Page-level text extractions
++++

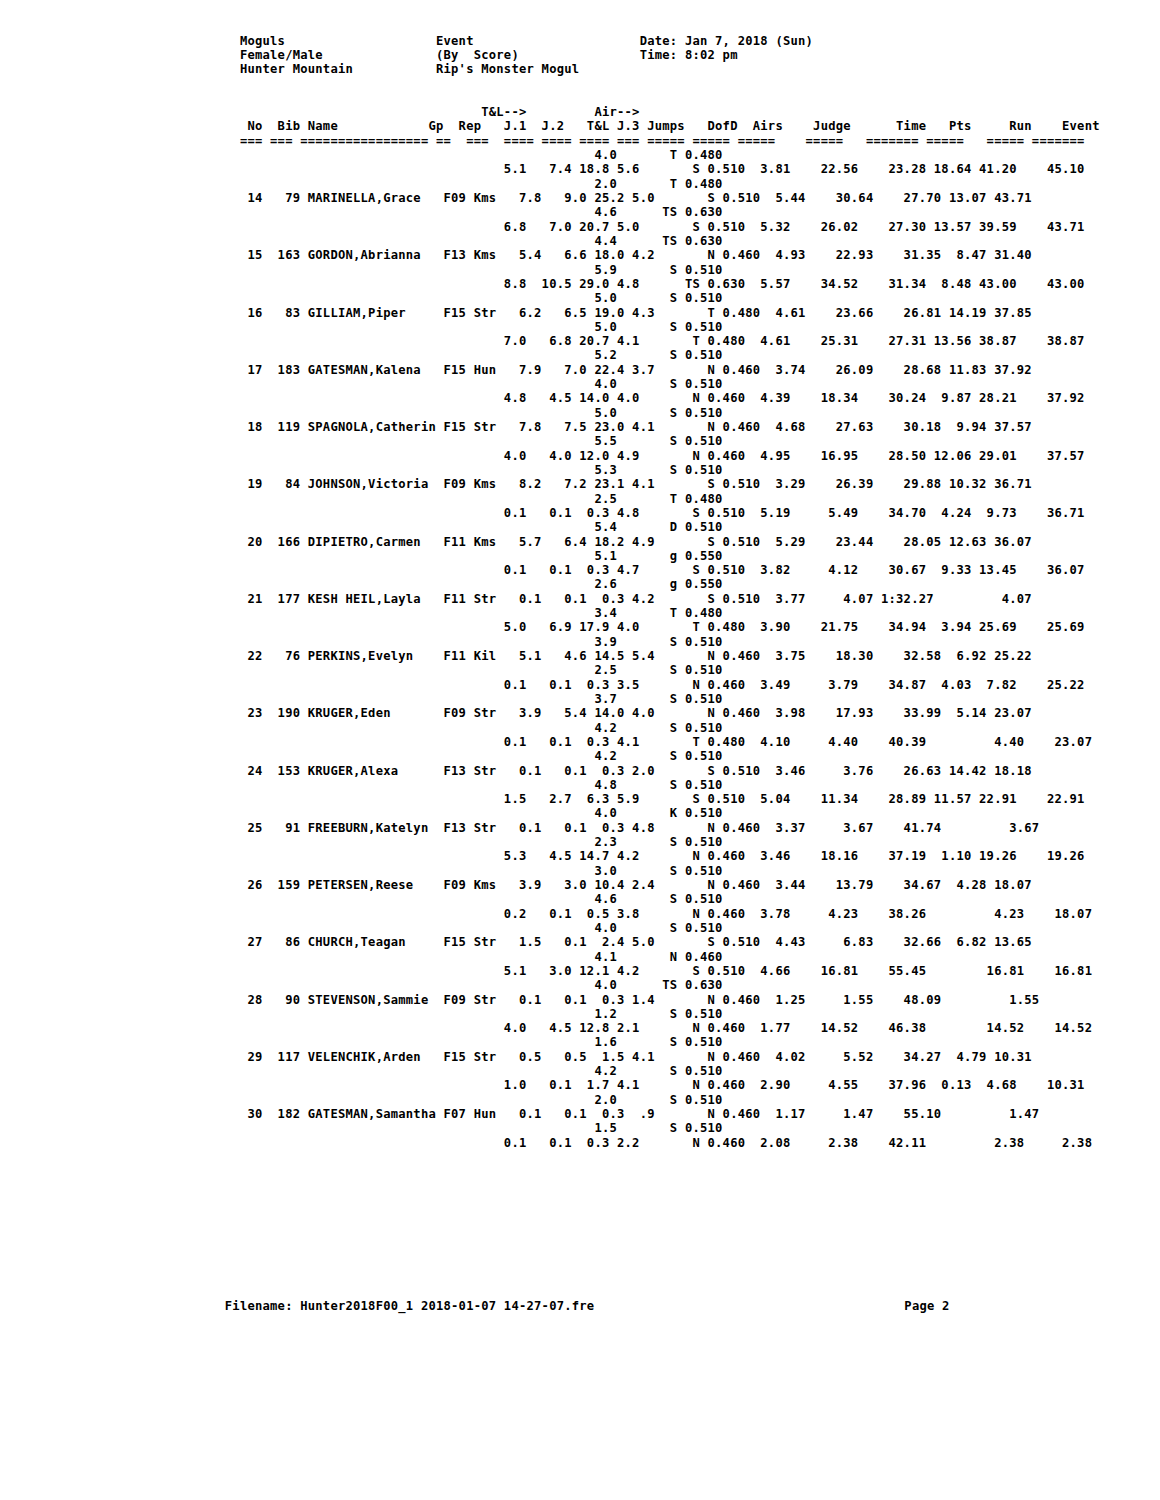Moguls                    Event                      Date: Jan 7, 2018 (Sun)
  Female/Male               (By  Score)                Time: 8:02 pm
  Hunter Mountain           Rip's Monster Mogul


                                  T&L-->         Air-->
   No  Bib Name            Gp  Rep   J.1  J.2   T&L J.3 Jumps   DofD  Airs    Judge      Time   Pts     Run    Event
  === === ================= ==  ===  ==== ==== ==== === ===== ===== =====    =====   ======= =====   ===== =======
                                                 4.0       T 0.480
                                     5.1   7.4 18.8 5.6       S 0.510  3.81    22.56    23.28 18.64 41.20    45.10
                                                 2.0       T 0.480
   14   79 MARINELLA,Grace   F09 Kms   7.8   9.0 25.2 5.0       S 0.510  5.44    30.64    27.70 13.07 43.71
                                                 4.6      TS 0.630
                                     6.8   7.0 20.7 5.0       S 0.510  5.32    26.02    27.30 13.57 39.59    43.71
                                                 4.4      TS 0.630
   15  163 GORDON,Abrianna   F13 Kms   5.4   6.6 18.0 4.2       N 0.460  4.93    22.93    31.35  8.47 31.40
                                                 5.9       S 0.510
                                     8.8  10.5 29.0 4.8      TS 0.630  5.57    34.52    31.34  8.48 43.00    43.00
                                                 5.0       S 0.510
   16   83 GILLIAM,Piper     F15 Str   6.2   6.5 19.0 4.3       T 0.480  4.61    23.66    26.81 14.19 37.85
                                                 5.0       S 0.510
                                     7.0   6.8 20.7 4.1       T 0.480  4.61    25.31    27.31 13.56 38.87    38.87
                                                 5.2       S 0.510
   17  183 GATESMAN,Kalena   F15 Hun   7.9   7.0 22.4 3.7       N 0.460  3.74    26.09    28.68 11.83 37.92
                                                 4.0       S 0.510
                                     4.8   4.5 14.0 4.0       N 0.460  4.39    18.34    30.24  9.87 28.21    37.92
                                                 5.0       S 0.510
   18  119 SPAGNOLA,Catherin F15 Str   7.8   7.5 23.0 4.1       N 0.460  4.68    27.63    30.18  9.94 37.57
                                                 5.5       S 0.510
                                     4.0   4.0 12.0 4.9       N 0.460  4.95    16.95    28.50 12.06 29.01    37.57
                                                 5.3       S 0.510
   19   84 JOHNSON,Victoria  F09 Kms   8.2   7.2 23.1 4.1       S 0.510  3.29    26.39    29.88 10.32 36.71
                                                 2.5       T 0.480
                                     0.1   0.1  0.3 4.8       S 0.510  5.19     5.49    34.70  4.24  9.73    36.71
                                                 5.4       D 0.510
   20  166 DIPIETRO,Carmen   F11 Kms   5.7   6.4 18.2 4.9       S 0.510  5.29    23.44    28.05 12.63 36.07
                                                 5.1       g 0.550
                                     0.1   0.1  0.3 4.7       S 0.510  3.82     4.12    30.67  9.33 13.45    36.07
                                                 2.6       g 0.550
   21  177 KESH HEIL,Layla   F11 Str   0.1   0.1  0.3 4.2       S 0.510  3.77     4.07 1:32.27         4.07
                                                 3.4       T 0.480
                                     5.0   6.9 17.9 4.0       T 0.480  3.90    21.75    34.94  3.94 25.69    25.69
                                                 3.9       S 0.510
   22   76 PERKINS,Evelyn    F11 Kil   5.1   4.6 14.5 5.4       N 0.460  3.75    18.30    32.58  6.92 25.22
                                                 2.5       S 0.510
                                     0.1   0.1  0.3 3.5       N 0.460  3.49     3.79    34.87  4.03  7.82    25.22
                                                 3.7       S 0.510
   23  190 KRUGER,Eden       F09 Str   3.9   5.4 14.0 4.0       N 0.460  3.98    17.93    33.99  5.14 23.07
                                                 4.2       S 0.510
                                     0.1   0.1  0.3 4.1       T 0.480  4.10     4.40    40.39         4.40    23.07
                                                 4.2       S 0.510
   24  153 KRUGER,Alexa      F13 Str   0.1   0.1  0.3 2.0       S 0.510  3.46     3.76    26.63 14.42 18.18
                                                 4.8       S 0.510
                                     1.5   2.7  6.3 5.9       S 0.510  5.04    11.34    28.89 11.57 22.91    22.91
                                                 4.0       K 0.510
   25   91 FREEBURN,Katelyn  F13 Str   0.1   0.1  0.3 4.8       N 0.460  3.37     3.67    41.74         3.67
                                                 2.3       S 0.510
                                     5.3   4.5 14.7 4.2       N 0.460  3.46    18.16    37.19  1.10 19.26    19.26
                                                 3.0       S 0.510
   26  159 PETERSEN,Reese    F09 Kms   3.9   3.0 10.4 2.4       N 0.460  3.44    13.79    34.67  4.28 18.07
                                                 4.6       S 0.510
                                     0.2   0.1  0.5 3.8       N 0.460  3.78     4.23    38.26         4.23    18.07
                                                 4.0       S 0.510
   27   86 CHURCH,Teagan     F15 Str   1.5   0.1  2.4 5.0       S 0.510  4.43     6.83    32.66  6.82 13.65
                                                 4.1       N 0.460
                                     5.1   3.0 12.1 4.2       S 0.510  4.66    16.81    55.45        16.81    16.81
                                                 4.0      TS 0.630
   28   90 STEVENSON,Sammie  F09 Str   0.1   0.1  0.3 1.4       N 0.460  1.25     1.55    48.09         1.55
                                                 1.2       S 0.510
                                     4.0   4.5 12.8 2.1       N 0.460  1.77    14.52    46.38        14.52    14.52
                                                 1.6       S 0.510
   29  117 VELENCHIK,Arden   F15 Str   0.5   0.5  1.5 4.1       N 0.460  4.02     5.52    34.27  4.79 10.31
                                                 4.2       S 0.510
                                     1.0   0.1  1.7 4.1       N 0.460  2.90     4.55    37.96  0.13  4.68    10.31
                                                 2.0       S 0.510
   30  182 GATESMAN,Samantha F07 Hun   0.1   0.1  0.3  .9       N 0.460  1.17     1.47    55.10         1.47
                                                 1.5       S 0.510
                                     0.1   0.1  0.3 2.2       N 0.460  2.08     2.38    42.11         2.38     2.38
Filename: Hunter2018F00_1 2018-01-07 14-27-07.fre Page 2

++++

* Problem requirements *
Repeat the records verbatim, excluding pictures.

* Written solution *
Moguls                    Event                      Date: Jan 7, 2018 (Sun)
  Female/Male               (By  Score)                Time: 8:02 pm
  Hunter Mountain           Rip's Monster Mogul


                                  T&L-->         Air-->
   No  Bib Name            Gp  Rep   J.1  J.2   T&L J.3 Jumps   DofD  Airs    Judge      Time   Pts     Run    Event
  === === ================= ==  ===  ==== ==== ==== === ===== ===== =====    =====   ======= =====   ===== =======
                                                 4.0       T 0.480
                                     5.1   7.4 18.8 5.6       S 0.510  3.81    22.56    23.28 18.64 41.20    45.10
                                                 2.0       T 0.480
   14   79 MARINELLA,Grace   F09 Kms   7.8   9.0 25.2 5.0       S 0.510  5.44    30.64    27.70 13.07 43.71
                                                 4.6      TS 0.630
                                     6.8   7.0 20.7 5.0       S 0.510  5.32    26.02    27.30 13.57 39.59    43.71
                                                 4.4      TS 0.630
   15  163 GORDON,Abrianna   F13 Kms   5.4   6.6 18.0 4.2       N 0.460  4.93    22.93    31.35  8.47 31.40
                                                 5.9       S 0.510
                                     8.8  10.5 29.0 4.8      TS 0.630  5.57    34.52    31.34  8.48 43.00    43.00
                                                 5.0       S 0.510
   16   83 GILLIAM,Piper     F15 Str   6.2   6.5 19.0 4.3       T 0.480  4.61    23.66    26.81 14.19 37.85
                                                 5.0       S 0.510
                                     7.0   6.8 20.7 4.1       T 0.480  4.61    25.31    27.31 13.56 38.87    38.87
                                                 5.2       S 0.510
   17  183 GATESMAN,Kalena   F15 Hun   7.9   7.0 22.4 3.7       N 0.460  3.74    26.09    28.68 11.83 37.92
                                                 4.0       S 0.510
                                     4.8   4.5 14.0 4.0       N 0.460  4.39    18.34    30.24  9.87 28.21    37.92
                                                 5.0       S 0.510
   18  119 SPAGNOLA,Catherin F15 Str   7.8   7.5 23.0 4.1       N 0.460  4.68    27.63    30.18  9.94 37.57
                                                 5.5       S 0.510
                                     4.0   4.0 12.0 4.9       N 0.460  4.95    16.95    28.50 12.06 29.01    37.57
                                                 5.3       S 0.510
   19   84 JOHNSON,Victoria  F09 Kms   8.2   7.2 23.1 4.1       S 0.510  3.29    26.39    29.88 10.32 36.71
                                                 2.5       T 0.480
                                     0.1   0.1  0.3 4.8       S 0.510  5.19     5.49    34.70  4.24  9.73    36.71
                                                 5.4       D 0.510
   20  166 DIPIETRO,Carmen   F11 Kms   5.7   6.4 18.2 4.9       S 0.510  5.29    23.44    28.05 12.63 36.07
                                                 5.1       g 0.550
                                     0.1   0.1  0.3 4.7       S 0.510  3.82     4.12    30.67  9.33 13.45    36.07
                                                 2.6       g 0.550
   21  177 KESH HEIL,Layla   F11 Str   0.1   0.1  0.3 4.2       S 0.510  3.77     4.07 1:32.27         4.07
                                                 3.4       T 0.480
                                     5.0   6.9 17.9 4.0       T 0.480  3.90    21.75    34.94  3.94 25.69    25.69
                                                 3.9       S 0.510
   22   76 PERKINS,Evelyn    F11 Kil   5.1   4.6 14.5 5.4       N 0.460  3.75    18.30    32.58  6.92 25.22
                                                 2.5       S 0.510
                                     0.1   0.1  0.3 3.5       N 0.460  3.49     3.79    34.87  4.03  7.82    25.22
                                                 3.7       S 0.510
   23  190 KRUGER,Eden       F09 Str   3.9   5.4 14.0 4.0       N 0.460  3.98    17.93    33.99  5.14 23.07
                                                 4.2       S 0.510
                                     0.1   0.1  0.3 4.1       T 0.480  4.10     4.40    40.39         4.40    23.07
                                                 4.2       S 0.510
   24  153 KRUGER,Alexa      F13 Str   0.1   0.1  0.3 2.0       S 0.510  3.46     3.76    26.63 14.42 18.18
                                                 4.8       S 0.510
                                     1.5   2.7  6.3 5.9       S 0.510  5.04    11.34    28.89 11.57 22.91    22.91
                                                 4.0       K 0.510
   25   91 FREEBURN,Katelyn  F13 Str   0.1   0.1  0.3 4.8       N 0.460  3.37     3.67    41.74         3.67
                                                 2.3       S 0.510
                                     5.3   4.5 14.7 4.2       N 0.460  3.46    18.16    37.19  1.10 19.26    19.26
                                                 3.0       S 0.510
   26  159 PETERSEN,Reese    F09 Kms   3.9   3.0 10.4 2.4       N 0.460  3.44    13.79    34.67  4.28 18.07
                                                 4.6       S 0.510
                                     0.2   0.1  0.5 3.8       N 0.460  3.78     4.23    38.26         4.23    18.07
                                                 4.0       S 0.510
   27   86 CHURCH,Teagan     F15 Str   1.5   0.1  2.4 5.0       S 0.510  4.43     6.83    32.66  6.82 13.65
                                                 4.1       N 0.460
                                     5.1   3.0 12.1 4.2       S 0.510  4.66    16.81    55.45        16.81    16.81
                                                 4.0      TS 0.630
   28   90 STEVENSON,Sammie  F09 Str   0.1   0.1  0.3 1.4       N 0.460  1.25     1.55    48.09         1.55
                                                 1.2       S 0.510
                                     4.0   4.5 12.8 2.1       N 0.460  1.77    14.52    46.38        14.52    14.52
                                                 1.6       S 0.510
   29  117 VELENCHIK,Arden   F15 Str   0.5   0.5  1.5 4.1       N 0.460  4.02     5.52    34.27  4.79 10.31
                                                 4.2       S 0.510
                                     1.0   0.1  1.7 4.1       N 0.460  2.90     4.55    37.96  0.13  4.68    10.31
                                                 2.0       S 0.510
   30  182 GATESMAN,Samantha F07 Hun   0.1   0.1  0.3  .9       N 0.460  1.17     1.47    55.10         1.47
                                                 1.5       S 0.510
                                     0.1   0.1  0.3 2.2       N 0.460  2.08     2.38    42.11         2.38     2.38
Filename: Hunter2018F00_1 2018-01-07 14-27-07.fre Page 2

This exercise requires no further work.